* PROBLEM TO WORK ON
A faithful transcription of all the entries below is needed, without the pictures.

##########

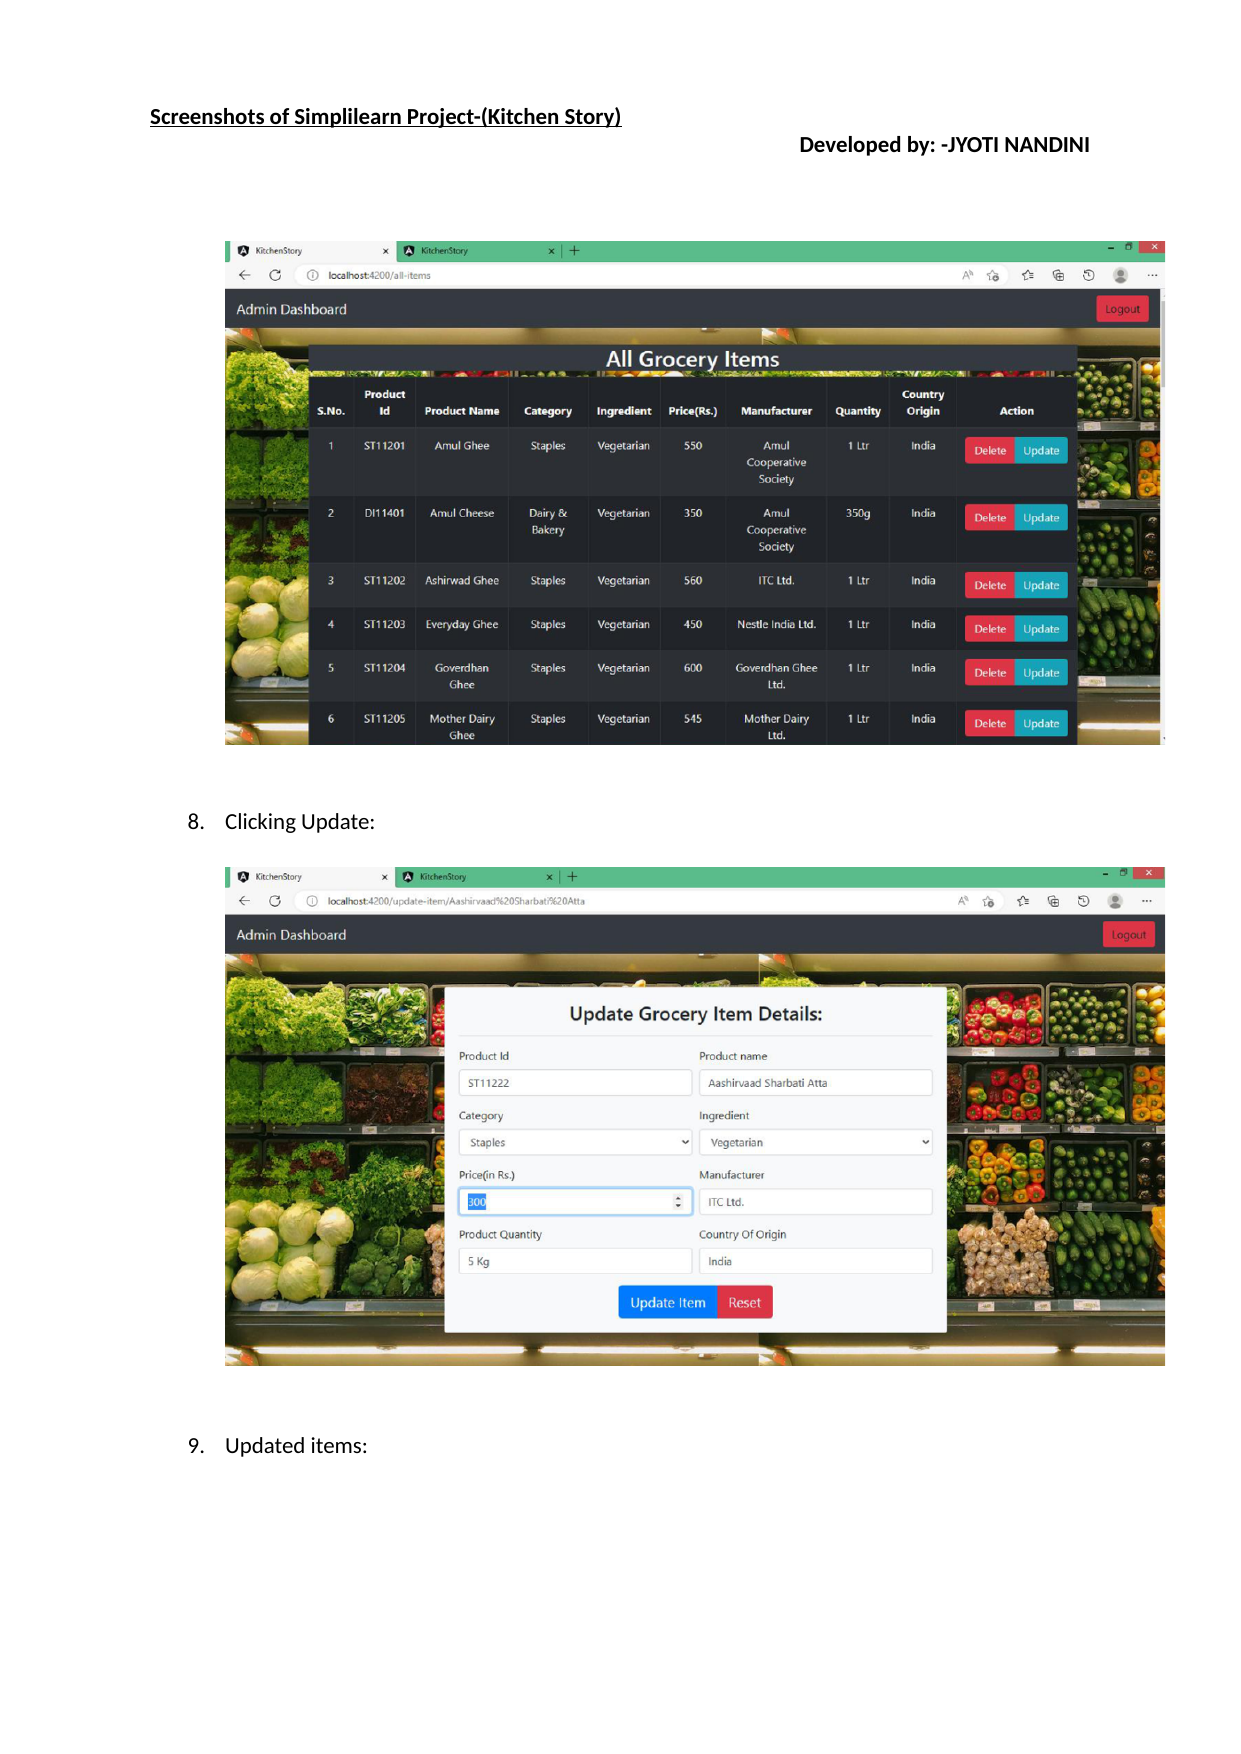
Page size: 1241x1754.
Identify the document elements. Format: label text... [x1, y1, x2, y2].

list Clicking Update: [187, 807, 1090, 835]
picture [225, 867, 1166, 1366]
picture [225, 241, 1166, 745]
list Updated items: [187, 1431, 1090, 1459]
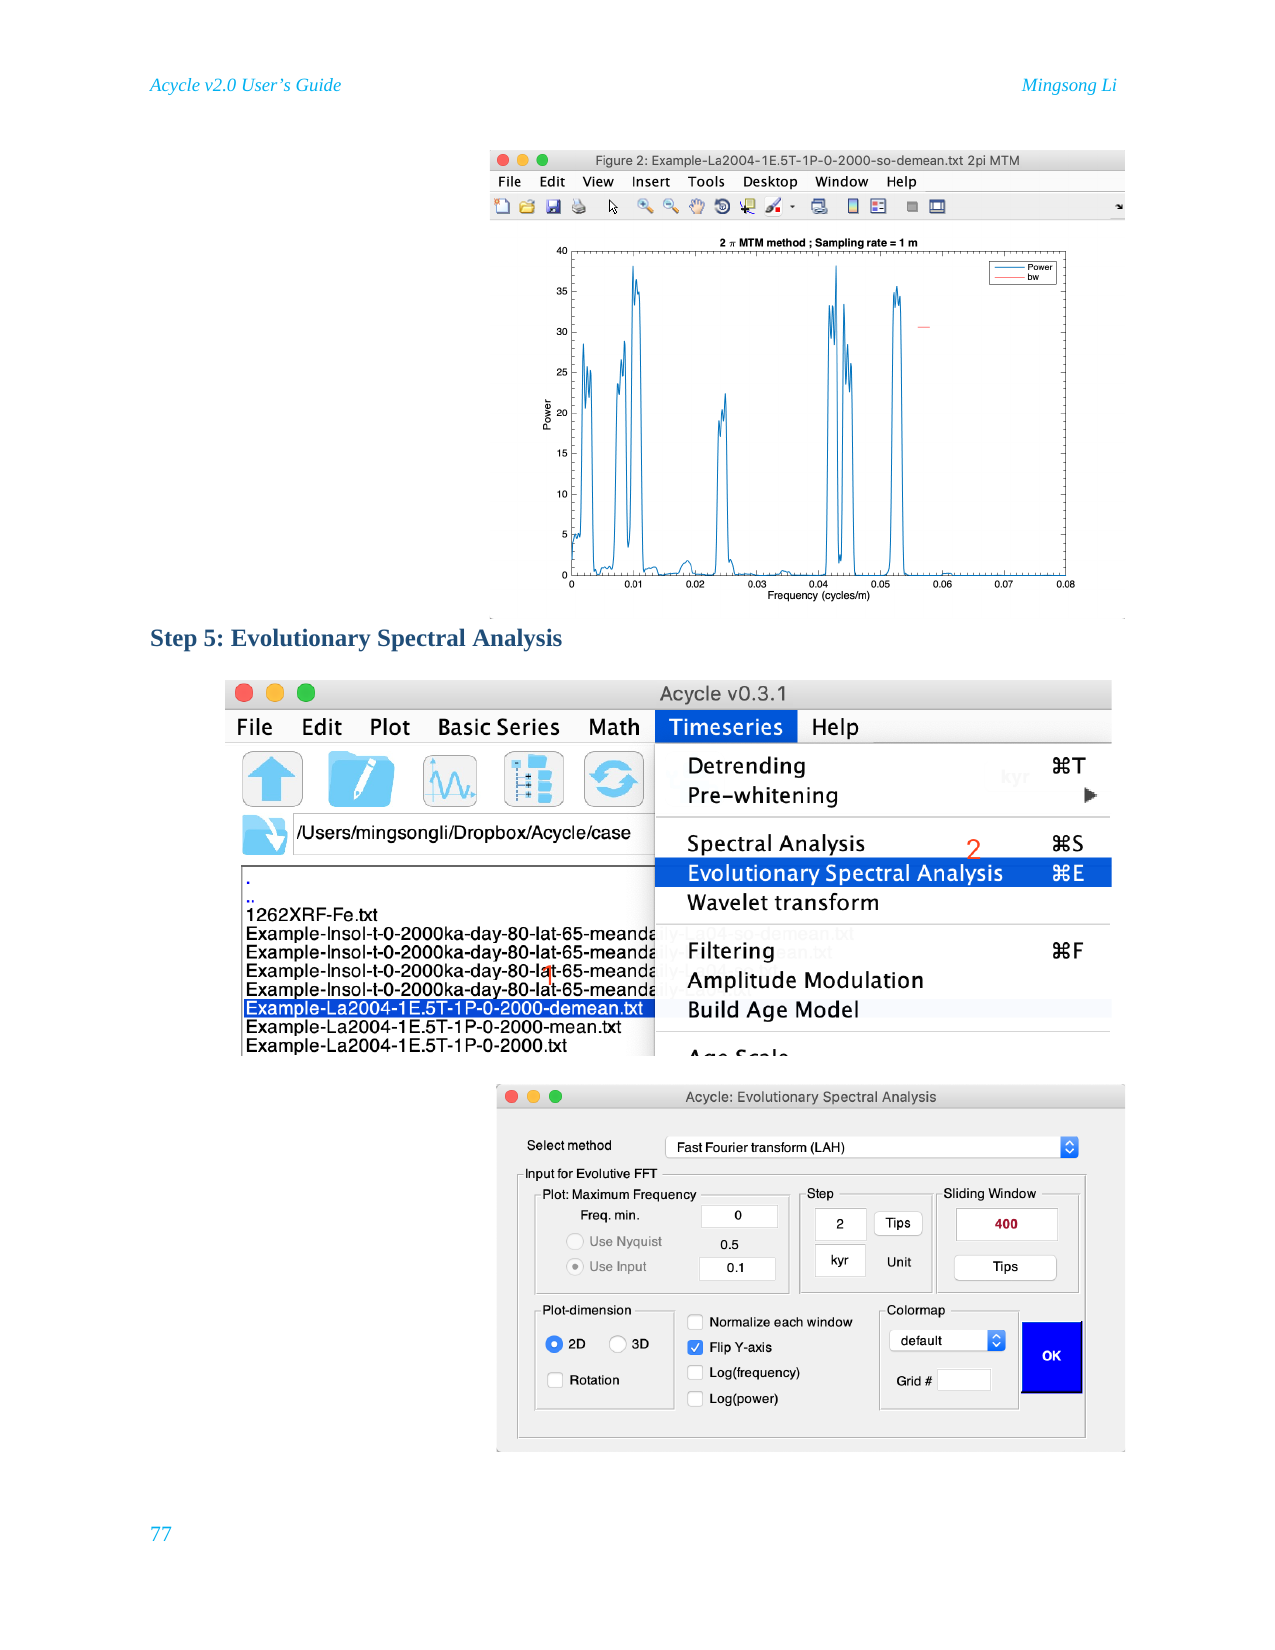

##########

* ANSWER BOX
Page size: 1241x1754.
Identify the document elements. Format: label text... [x1, y1, x2, y2].

list Clicking Update: [187, 807, 1090, 835]
picture [225, 867, 1166, 1366]
picture [225, 241, 1166, 745]
list Updated items: [187, 1431, 1090, 1459]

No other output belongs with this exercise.